[Source records]
= = = =
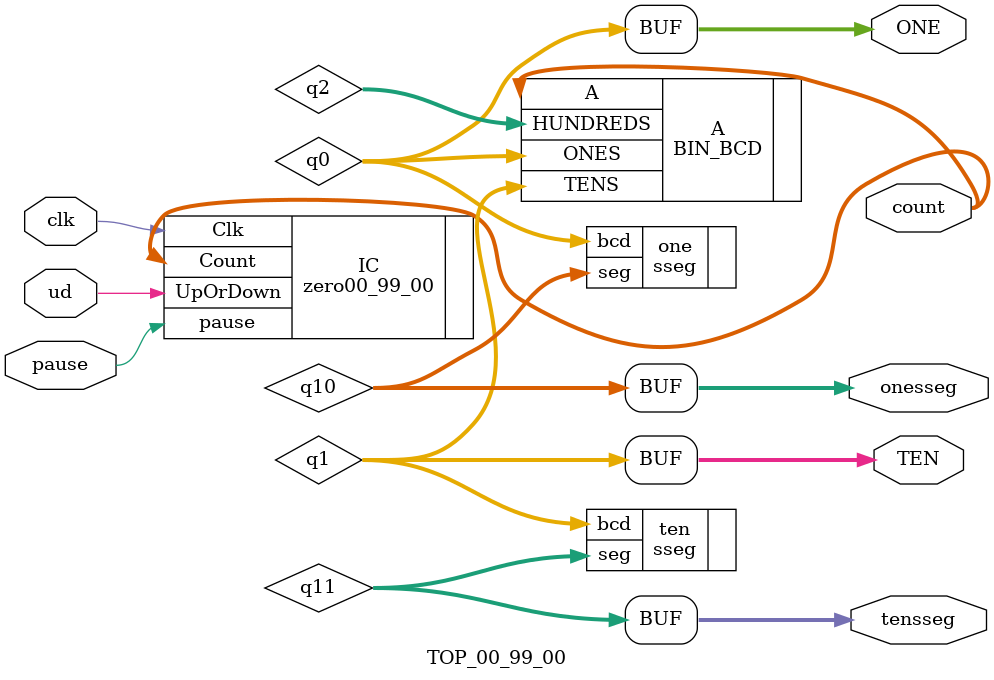
<source format=v>
`timescale 1ns / 1ps
module TOP_00_99_00(
     input clk, ud, pause,
    output [3:0] ONE, 
	 output [3:0] TEN,
	 output [6:0] onesseg, tensseg, 
    output [7:0] count
    );

wire [3:0]  q0,q1;
wire [1:0] q2;
wire [6:0] q10, q11 ;
zero00_99_00 IC(.Clk(clk), .UpOrDown(ud),. pause(pause),.Count(count));
BIN_BCD A (.A(count), .ONES(q0), .TENS(q1),.HUNDREDS(q2));
sseg one(.bcd(q0),.seg(q10));
sseg ten(.bcd(q1),.seg(q11));
assign ONE=q0;
assign TEN=q1;
assign onesseg=q10;
assign tensseg=q11;
endmodule

</source>
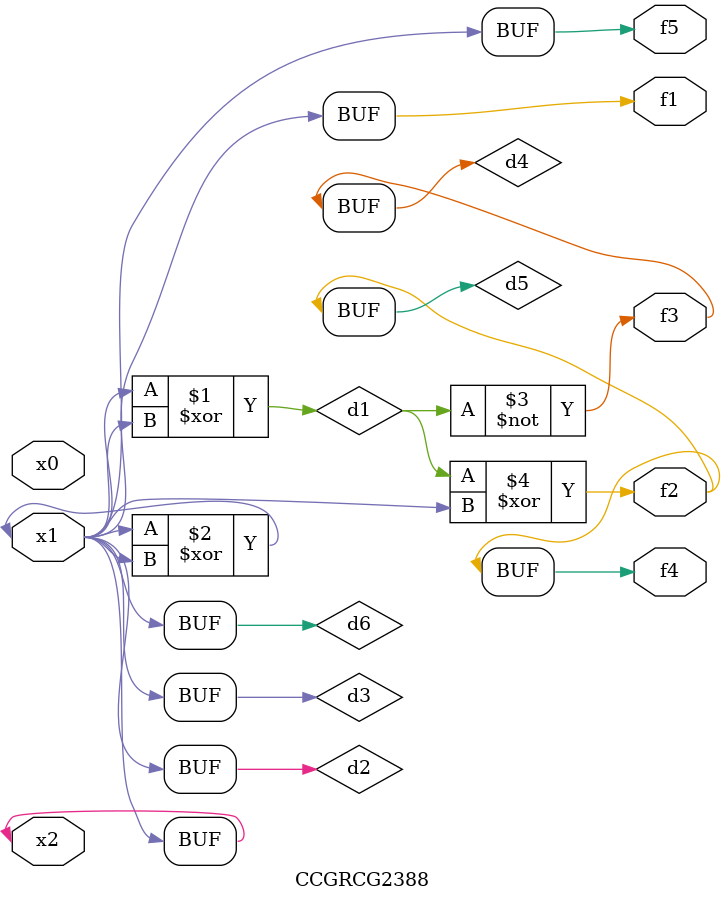
<source format=v>
module CCGRCG2388(
	input x0, x1, x2,
	output f1, f2, f3, f4, f5
);

	wire d1, d2, d3, d4, d5, d6;

	xor (d1, x1, x2);
	buf (d2, x1, x2);
	xor (d3, x1, x2);
	nor (d4, d1);
	xor (d5, d1, d2);
	buf (d6, d2, d3);
	assign f1 = d6;
	assign f2 = d5;
	assign f3 = d4;
	assign f4 = d5;
	assign f5 = d6;
endmodule

</source>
= = = =
The lines from the one holding "nor (d4, d1);" to the end of the entries are to be repeated exactly, with both ends included and nothing else.

Written response:
	nor (d4, d1);
	xor (d5, d1, d2);
	buf (d6, d2, d3);
	assign f1 = d6;
	assign f2 = d5;
	assign f3 = d4;
	assign f4 = d5;
	assign f5 = d6;
endmodule

</source>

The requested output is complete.